= Flame programmer =

A flame programmer is an electrical, electro-mechanical, or electronic device used to program the safe lighting of fuel burning equipment, as well as the safe shut-down of the flame when it is not needed.

These programmers are made with different time sequences to accommodate very small household furnaces to mammoth industrial steam boilers and many other fuel burning processes in industry.

==A typical cycle==
Source:
===Pre-purge===

During pre-purge, the combustion air fan is started and the dampers are opened to allow fresh air into the combustion chamber and exhaust any other gases or residual air-fuel mixtures.

===Pilot trial===

In the pilot trial, the pilot solenoid is opened and the ignition transformer is turned on. The fuel is lit to make sure the pilot flame stays lit.
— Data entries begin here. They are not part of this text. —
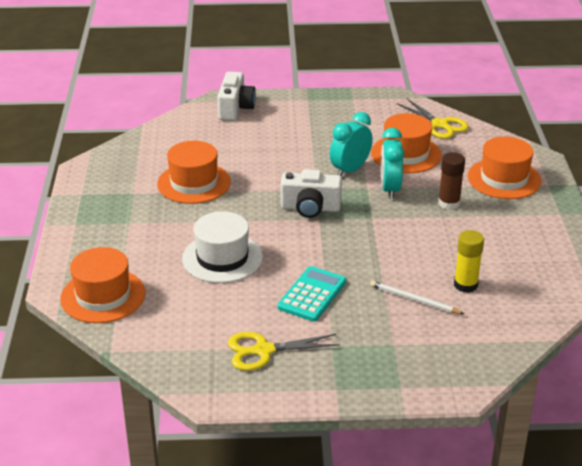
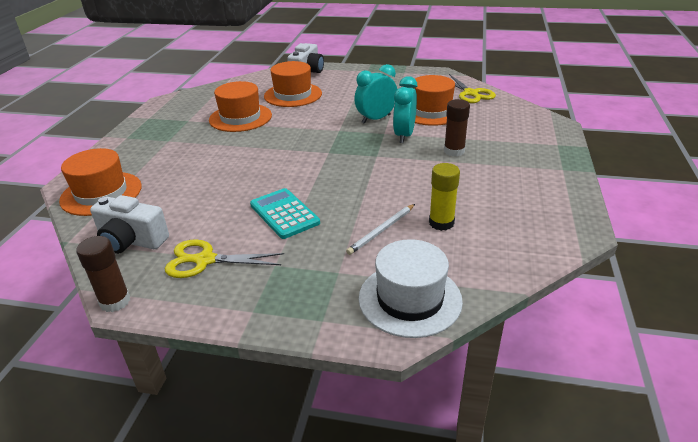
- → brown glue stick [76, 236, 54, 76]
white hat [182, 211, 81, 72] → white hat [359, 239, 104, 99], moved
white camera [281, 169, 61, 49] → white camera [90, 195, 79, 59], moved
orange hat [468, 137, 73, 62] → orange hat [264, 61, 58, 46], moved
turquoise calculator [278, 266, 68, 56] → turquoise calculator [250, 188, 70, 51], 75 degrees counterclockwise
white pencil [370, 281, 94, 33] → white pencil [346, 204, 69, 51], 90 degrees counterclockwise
There is a flame detection device that will shut down the fuel valve if the flame fails or goes out

===Main-flame trial===

With the pilot still burning, the main burner valves are opened and the main flame is lit. The flame detection device here will also shut-down or close all the fuel valves if the flame is extinguished.

===Run===

The pilot valve is shut and the main burner is left on and burning. The flame detector remains operational to kill the fuel valves if the flame should fail.

===Post-purge===

When the flame is no longer needed, the fuel valves are shut and the combustion air fan is left running to clear the combustion chamber of all unburnt fuel and products of combustion. The combustion air fan is shut down after a period of time.